Tuesday, May 27, 2008

Cynthia McKinney For President. Seriously.

For the truly progressive out there, those not bound by party, but by idea, the notion of a Cynthia McKinney candidacy is not that outrageous an idea. For those people who support Sen. Clinton, if she were not to get the Democratic nomination, a vote for Cynthia McKinney is a chance to vote for the other woman running for president, without throwing your vote to an obvious misogynist like John McCain. For those more committed to the environmental issues than the issues of say, bowling scores, lapel pins, or any of the other issues that the corporate media has deemed important, she is the perfect candidate.
Cynthia McKinney was the first to call for an investigation into 9/11 and whether or not the Bush administration had advance notice of the attacks. Of course now, we know they received briefings and chose to ignore them.
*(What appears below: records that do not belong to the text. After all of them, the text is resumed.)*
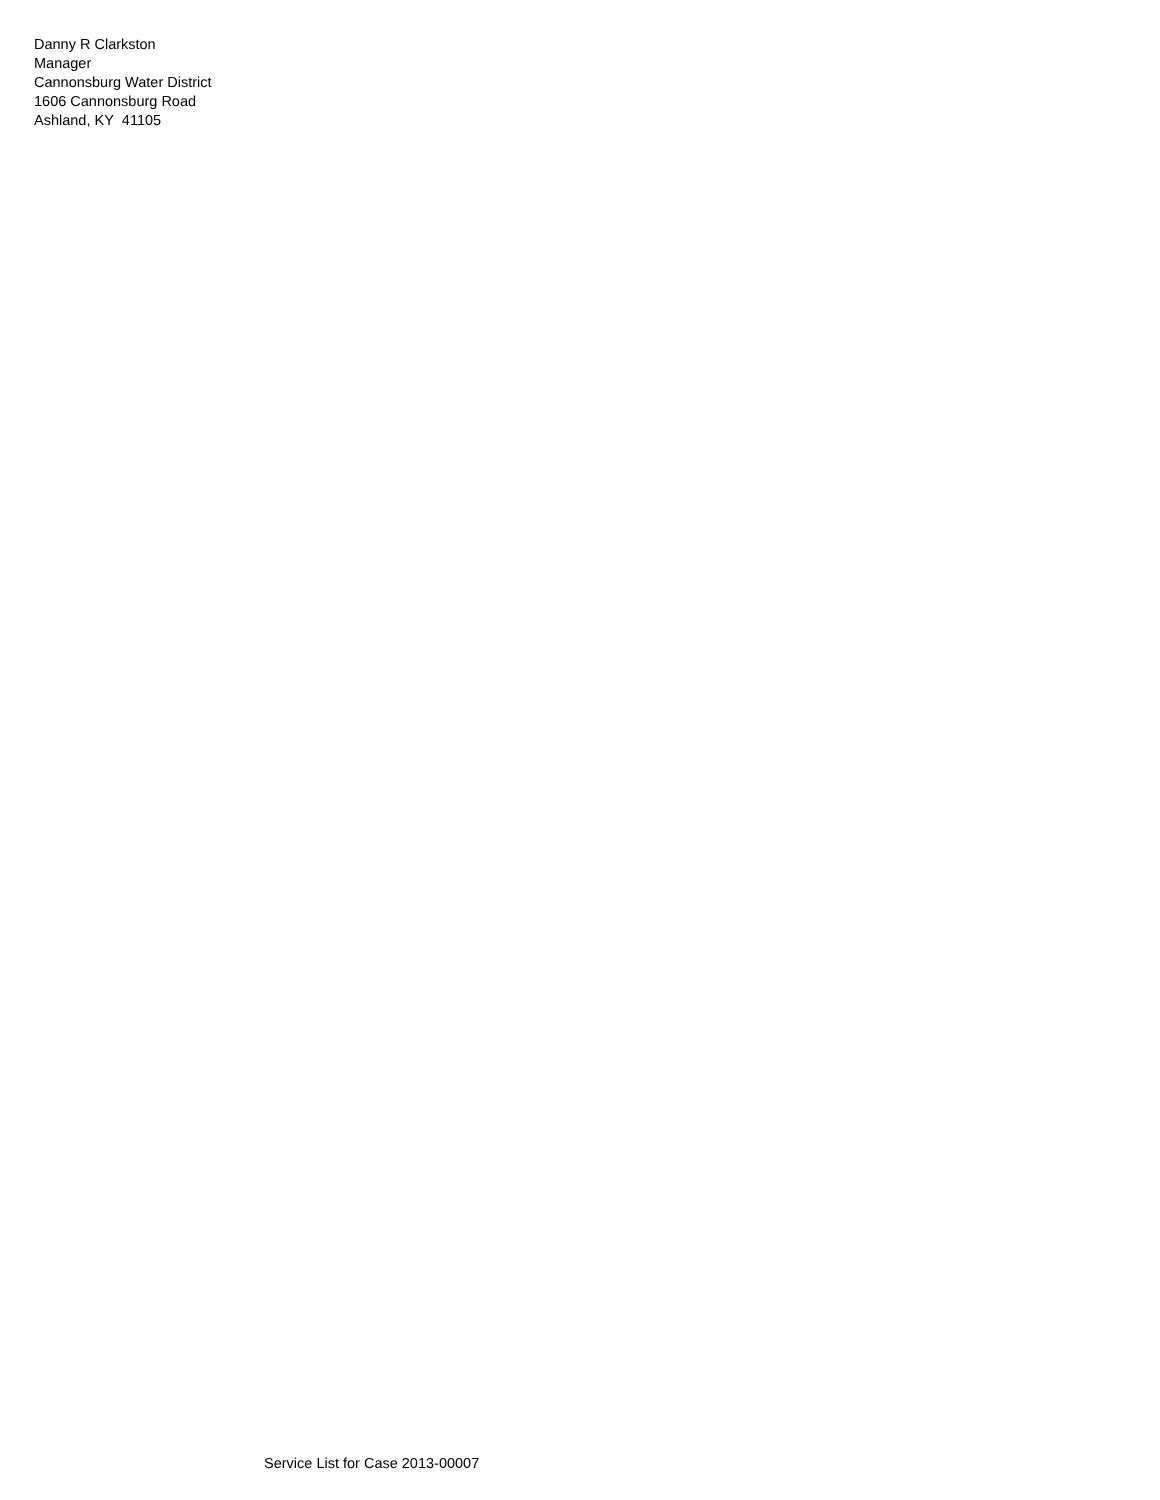Danny R Clarkston
Manager
Cannonsburg Water District
1606 Cannonsburg Road
Ashland, KY 41105
Service List for Case 2013-00007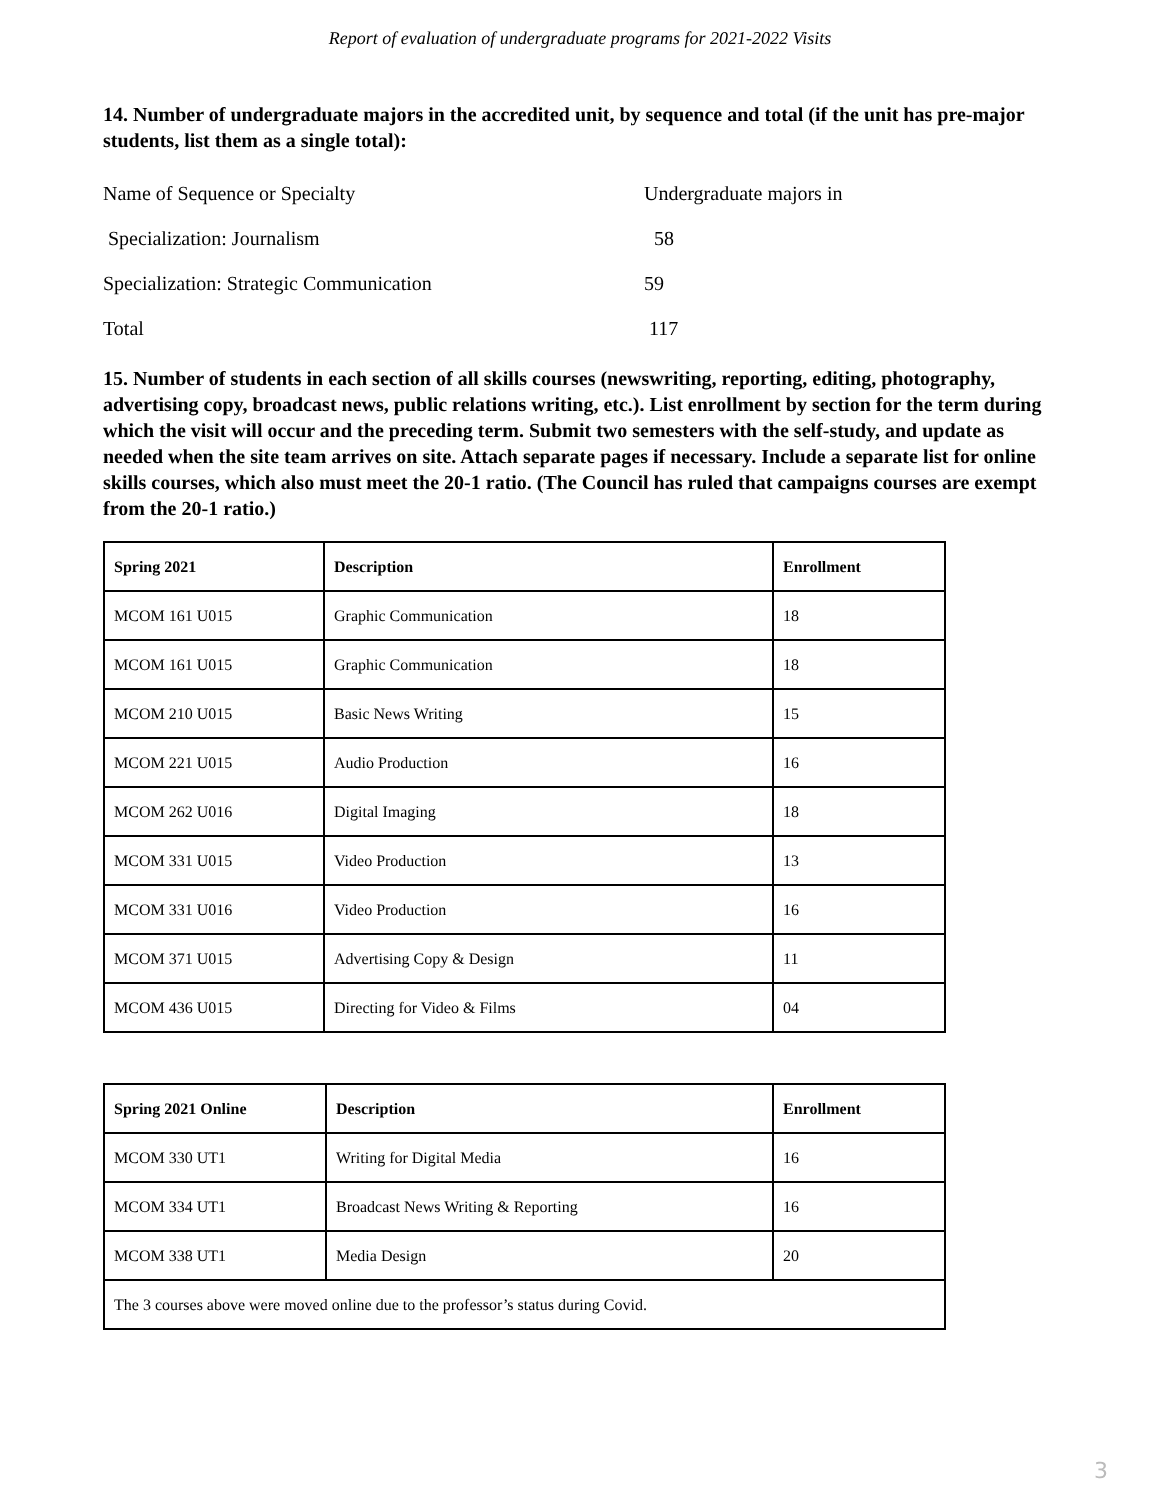Report of evaluation of undergraduate programs for 2021-2022 Visits
14. Number of undergraduate majors in the accredited unit, by sequence and total (if the unit has pre-major students, list them as a single total):
| Name of Sequence or Specialty | Undergraduate majors in |
| Specialization: Journalism | 58 |
| Specialization: Strategic Communication | 59 |
| Total | 117 |
15. Number of students in each section of all skills courses (newswriting, reporting, editing, photography, advertising copy, broadcast news, public relations writing, etc.). List enrollment by section for the term during which the visit will occur and the preceding term. Submit two semesters with the self-study, and update as needed when the site team arrives on site. Attach separate pages if necessary. Include a separate list for online skills courses, which also must meet the 20-1 ratio. (The Council has ruled that campaigns courses are exempt from the 20-1 ratio.)
| Spring 2021 | Description | Enrollment |
| --- | --- | --- |
| MCOM 161 U015 | Graphic Communication | 18 |
| MCOM 161 U015 | Graphic Communication | 18 |
| MCOM 210 U015 | Basic News Writing | 15 |
| MCOM 221 U015 | Audio Production | 16 |
| MCOM 262 U016 | Digital Imaging | 18 |
| MCOM 331 U015 | Video Production | 13 |
| MCOM 331 U016 | Video Production | 16 |
| MCOM 371 U015 | Advertising Copy & Design | 11 |
| MCOM 436 U015 | Directing for Video & Films | 04 |
| Spring 2021 Online | Description | Enrollment |
| --- | --- | --- |
| MCOM 330 UT1 | Writing for Digital Media | 16 |
| MCOM 334 UT1 | Broadcast News Writing & Reporting | 16 |
| MCOM 338 UT1 | Media Design | 20 |
| The 3 courses above were moved online due to the professor’s status during Covid. | | |
3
For this reason, she was targeted by Aipac and defeated that year in the Democratic primary. (Wouldn't want anyone looking too closely at something that was "good for Israel")
McKinney is best remembered for her altercation with Capitol police who tried to stop her from entering Congress as she was rushing to cast a vote on a bill. (And why was she stopped? Because she wasn't wearing her lapel pin!) McKinney later apologized and no charges were ever filed, but it was fodder for the right wing noise machine for quite some time, in an "uppity n***** bitch doesn't know her place" kind of tone.
Or you could vote for the same old same old, and point fingers at each other because the country's still fucked up and continue to play out the same old dramedy year after year, until you move away from the corpocracy, you'll always be their prisoner.

2 comments:

Kathy said...

Another woman candidate? I say the more the merrier, although I'm sure Ralph Nader might object.

Graeme said...

I agree the more candidates the merrier. I think she gets the "9/11 truth" crowd, who I think are hopelessly wrong, but she is definitely more progressive than the three corporate candidates.